Year Three, Fall: The Petrified Jungle

The swamp’s trees formed the walls of a canyon. The river was the gulch. The cliff a mile tall behind was the mountain peak to close all in, and everywhere beneath, atop the canopy and the sheer rocks, gathered mist which flooded in miasmic fog downstream into the lowlands.

Foaming white water poured from the cliff’s edge. The cliff which concealed the densest jungles of Telmos high above the swamp. The rainforest highlands, the place from where the river was sourced.

Sourced—and fell. Torrents tumbled off the mountainside. So much water, so constant, falling such a distance, that from far-off it looked more like a solid icicle stretching the whole of the cliffside than any kind of cascade.
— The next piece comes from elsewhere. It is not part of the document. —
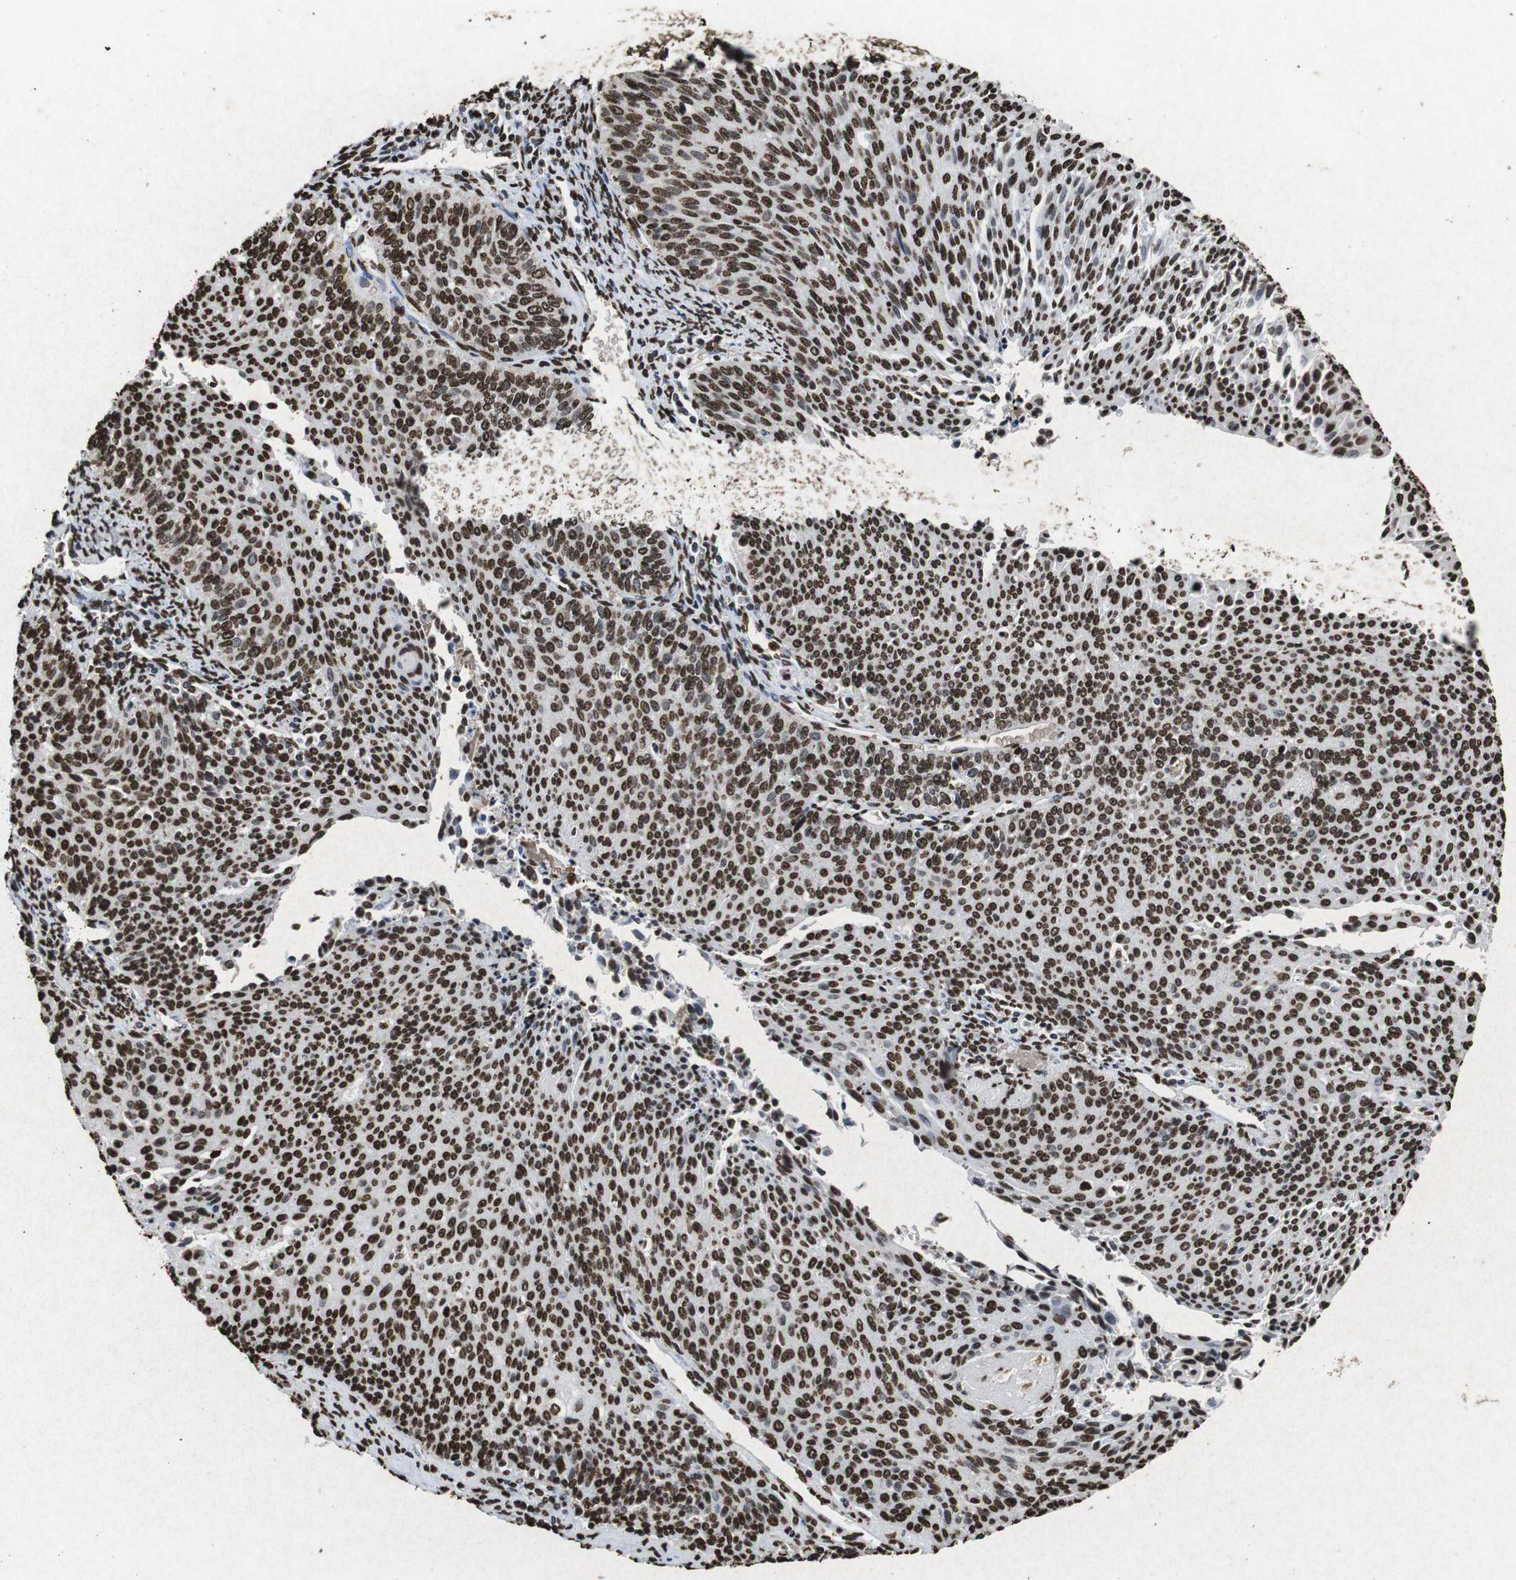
{"staining": {"intensity": "strong", "quantity": ">75%", "location": "nuclear"}, "tissue": "cervical cancer", "cell_type": "Tumor cells", "image_type": "cancer", "snomed": [{"axis": "morphology", "description": "Squamous cell carcinoma, NOS"}, {"axis": "topography", "description": "Cervix"}], "caption": "Cervical squamous cell carcinoma stained with IHC demonstrates strong nuclear expression in about >75% of tumor cells.", "gene": "MDM2", "patient": {"sex": "female", "age": 55}}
These were the world’s largest terrestrial falls.

Yet the deafening roar of that deluge meeting the river’s surface gave its animation away long before Eris saw any movement; and the mist, vaporized by the violence of its descent, crept like something alive, away from its point of origin; and the rowing of their boat grew harder as the current turned from river to rapid; and soon they were close enough to watch the falling of the falls.

Pyraz stood on the bow like a ship’s front-facing ornament. Aletheia was at his side, an arm wrapped around his chest.

“Heaven Falls,” Eris yelled. “That is what they call this place.”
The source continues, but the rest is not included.